Assignment: Starting at the line that contains "M879 678V690L873 698V686Z" in the listing below, write out every line word for word until you have written the line that contains "M111 239 243".

Exercise data:
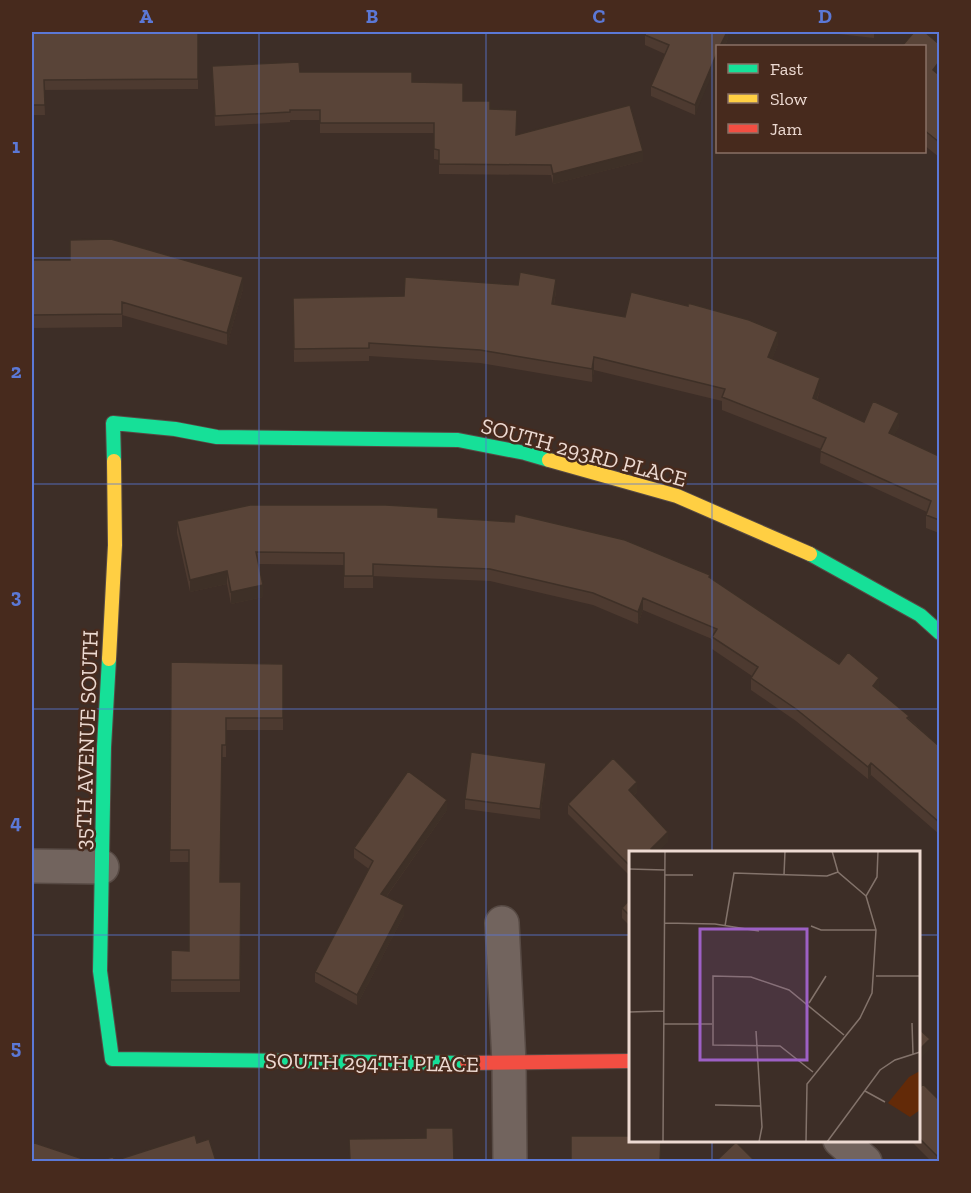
<svg xmlns="http://www.w3.org/2000/svg" width="971" height="1193" font-family="'Zilla Slab',serif">
  <style>
    .lines { fill: none; stroke-linecap: round; stroke-linejoin: round }
    .street-casing { stroke: #574a44; stroke-width: 36 }
    .fast-casing { stroke: #574a44; stroke-width: 16 }
    .slow-casing { stroke: #574a44; stroke-width: 16 }
    .jam-casing { stroke: #574a44; stroke-width: 16 }
    .street { stroke: #72645e; stroke-width: 33 }
    .fast { stroke: #16e098; stroke-width: 14 }
    .slow { stroke: #ffcf43; stroke-width: 14 }
    .jam { stroke: #f24e42; stroke-width: 14 }
    .wall { fill: #4d3a30 }
    .shaded-wall { fill: #3e3027 }
    .building { fill: #594438; stroke: #3e3027; stroke-width: 1.5 }
    .grid { fill: none; stroke: #5b78d6; stroke-width: 1.5; stroke-opacity: 0.55 }
    .labels { text-anchor: middle; stroke-width: 5; stroke-linejoin: round; paint-order: stroke }
    .street-label { font-size: 22px; fill: #eddad2; stroke: #472a1d }
    .inset-road { fill: none; stroke: #83736b; stroke-width: 1.5 }
    .view { fill: #9d60c5; fill-opacity: 0.15; stroke: #9d60c5; stroke-width: 3 }
    .inset-edge { fill: none; stroke: #eddad2; stroke-width: 3 }
    .neatline { fill: none; stroke: #5b78d6; stroke-width: 2 }
    .grid-label { font-size: 20px; text-anchor: middle; font-weight: bold; fill: #5b78d6 }
  </style>
  <rect width="100%" height="100%" fill="#3d2e27"/>
  <g class="lines">
    <g class="street-casing">
      <path id="street" d="M32 866 102 867
        M502 923 509 1063 510 1162
        M840 1140 865 1162"/>
    </g>
    <g class="fast-casing">
      <path id="fast" d="M114 461 113 423 175 429 217 437 458 440 525 453 549 460
        M810 554 920 615 940 633
        M109 659 104 747 100 971 112 1059 467 1063"/>
    </g>
    <g class="slow-casing">
      <path id="slow" d="M549 460 677 496 810 554
        M109 659 115 545 114 461"/>
    </g>
    <g class="jam-casing">
      <path id="jam" d="M467 1063 630 1061"/>
    </g>
    <use href="#street" class="street"/>
    <use href="#fast" class="fast"/>
    <use href="#slow" class="slow"/>
    <use href="#jam" class="jam"/>
  </g>
  <path class="wall" d="M32 32H198V89L44 90 45 115H32Z
    M728 32V38L725 46H717L695 115 651 96V86L665 54 645 45V35Z
    M820 32H874V38Z
    M939 44V157L924 145V46Z
    M212 66 300 72 412 82 463 101 490 109 517 135 643 161 553 184 551 175 439 174V160L434 159V133H320V120H290V122L215 126Z
    M32 260 243 289 227 345 122 315V327L32 328Z
    M556 291 554 305 778 344 772 359 820 390 817 400 864 422 899 426 894 435 939 456V533L926 528V515L927 512 820 463 821 449 722 410V401L594 370 592 382 480 363 369 356V361L294 362 293 298 404 296Z
    M438 517 710 578 879 690V691L939 746V834L871 775 868 779 796 721 751 690V678L752 676 712 649V639L643 610 638 624 593 605 490 581 373 576V588H344V565L259 564 263 597 231 604 227 584 190 592 177 533V521Z
    M171 662 283 664V730H226V757H222L220 882H241L240 992H171V950L189 951V862H170Z
    M546 773 540 819 465 809V799Z
    M637 792 634 795 668 842 630 852V876L568 814V804Z
    M447 810 387 896 404 915 357 1005 315 982V972L369 869 354 858V848Z
    M630 899V926L622 918V908Z
    M918 1089 939 1100V1161H931L910 1140H918Z"/>
  <path class="shaded-wall" d="M727 32H728V38L725 46H720Z
    M717 53V63L695 115V105Z
    M939 62V76L933 70Z
    M643 151V161L553 184V174Z
    M243 277V289L227 345V333Z
    M556 279V291L552 317V304Z
    M778 332V344L768 370V357Z
    M594 357V370L592 382V369Z
    M820 378V390L813 410V398Z
    M899 413V426L889 446V433Z
    M227 571V584L190 592V580Z
    M263 585V597L231 604V592Z
    M643 598V610L638 624V612Z
    M879 678V690L873 698V686Z
    M546 763V773L540 819V809Z
    M871 763V775L868 779V767Z
    M637 782V792L629 800V790Z
    M447 800V810L381 904V894Z
    M668 832V842L658 852H651V849Z
    M404 905V915L357 1005V995Z
    M930 1039V1049L918 1061V1051Z"/>
  <path class="building" d="M32 32H198V79L44 80 45 105H32Z
    M646 32H727L720 46H717V53L695 105 651 86 669 45 645 35Z
    M914 32H925L939 44V62L933 70 939 75V142L924 130V46H902Z
    M299 62 300 72H412V82L463 83V101H490V109L517 110 516 135 630 105 643 151 553 174 551 165 439 164V150L434 149V123H320V110H290V112L215 116 212 66Z
    M111 239 243 277 227 333 122 302V314L32 315V260H70V240Z
    M520 272 556 279 552 304 625 317 631 292 688 306V303L749 320 778 332 768 357 820 378 813 398 864 422 873 401 899 413 889 433 939 456V520L926 515 931 501 820 451 826 438 722 397 725 389 594 357 592 369 480 350 369 343V348L294 349 293 298 404 296 405 277 518 285Z
    M250 505H386L438 508V517L514 522 515 514 625 540 710 575 709 577 839 664 848 652 879 678 873 686 909 716 907 718 939 746V822L871 763 868 767 796 709 751 678 758 667 712 637 717 629 643 598 638 612 593 593 490 569 373 564V576H344V553L256 552 263 585 231 592 227 571 190 580 177 521Z
    M171 662 283 664V718H226V745H222L220 882H241L240 980H171V950L189 951V850H170Z
    M471 752 546 763 540 809 465 799Z
    M613 758 637 782 629 790 668 832 651 849 655 852H630V866L568 804Z
    M408 771 447 800 381 894 404 905 357 995 315 972 373 861 354 848Z
    M630 899V916L622 908Z
    M918 1028 930 1039 918 1051Z
    M923 1084 939 1100V1158L918 1137V1089Z
    M426 1128H453L454 1161H350L349 1139 426 1138Z
    M195 1135 197 1143 209 1139 216 1161H120V1159Z
    M571 1136H630V1140H661L660 1161H571Z
    M32 1142 89 1161H32Z
    M736 1142 755 1161H716Z
    M115 1156 113 1161H99Z"/>
  <path class="grid" d="M259 32V1162M486 32V1162M712 32V852M32 258H940M32 484H940M32 709H940M32 935H630M918 935H940M712 1140V1162"/>
  <g class="labels">
    <g class="street-label">
      <text transform="translate(584 452) rotate(15)" y="8">SOUTH 293RD PLACE</text>
      <text transform="translate(86 740) rotate(-88)" y="8">35TH AVENUE SOUTH</text>
      <text transform="translate(372 1062) rotate(1)" y="8">SOUTH 294TH PLACE</text>
    </g>
  </g>
  <g transform="translate(629 851)">
    <rect width="291" height="291" fill="#3d2e27"/>
    <path d="M291 220V259L281 266 259 252 280 226Z" fill="#632a08"/>
    <path class="inset-road" d="M203 0 209 21 237 45M0 18 36 19M36 24H64M155 24 156 0M36 72 86 73 130 80M96 75 105 22 198 25 209 21M182 75 192 79H247M247 125H291M180 152 197 125M0 161 35 160M283 172 284 203M35 173H83M127 180 133 276 130 291M184 221 151 195 84 194V125L122 126 160 139 215 184M236 240 256 251M86 254 131 255M34 291 36 0M177 291 178 233 231 167 243 142 247 79 237 45 248 26 249 0M198 291 251 219 266 209 291 201"/>
    <path class="view" d="M71 78H178V209H71Z"/>
    <rect width="291" height="291" class="inset-edge"/>
  </g>
  <rect width="971" height="1193" fill="none" stroke="#472a1d" stroke-width="66"/>
  <rect x="716" y="45" width="210" height="108" fill="#472a1d" stroke="#897065" stroke-width="1.5"/>
  <rect x="728" y="64" width="30" height="9" fill="#16e098" stroke="#897065" stroke-width="1.5"/>
  <text x="770" y="75" font-size="18" fill="#eddad2">Fast</text>
  <rect x="728" y="94" width="30" height="9" fill="#ffcf43" stroke="#897065" stroke-width="1.5"/>
  <text x="770" y="105" font-size="18" fill="#eddad2">Slow</text>
  <rect x="728" y="124" width="30" height="9" fill="#f24e42" stroke="#897065" stroke-width="1.5"/>
  <text x="770" y="135" font-size="18" fill="#eddad2">Jam</text>
  <rect x="33" y="33" width="905" height="1127" class="neatline"/>
  <g class="grid-label">
    <text x="146" y="23">A</text>
    <text x="372" y="23">B</text>
    <text x="599" y="23">C</text>
    <text x="825" y="23">D</text>
    <text x="16" y="153">1</text>
    <text x="16" y="378">2</text>
    <text x="16" y="603">3</text>
    <text x="16" y="829">4</text>
    <text x="16" y="1054">5</text>
  </g>
</svg>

Expected answer:
    M879 678V690L873 698V686Z
    M546 763V773L540 819V809Z
    M871 763V775L868 779V767Z
    M637 782V792L629 800V790Z
    M447 800V810L381 904V894Z
    M668 832V842L658 852H651V849Z
    M404 905V915L357 1005V995Z
    M930 1039V1049L918 1061V1051Z"/>
  <path class="building" d="M32 32H198V79L44 80 45 105H32Z
    M646 32H727L720 46H717V53L695 105 651 86 669 45 645 35Z
    M914 32H925L939 44V62L933 70 939 75V142L924 130V46H902Z
    M299 62 300 72H412V82L463 83V101H490V109L517 110 516 135 630 105 643 151 553 174 551 165 439 164V150L434 149V123H320V110H290V112L215 116 212 66Z
    M111 239 243 277 227 333 122 302V314L32 315V260H70V240Z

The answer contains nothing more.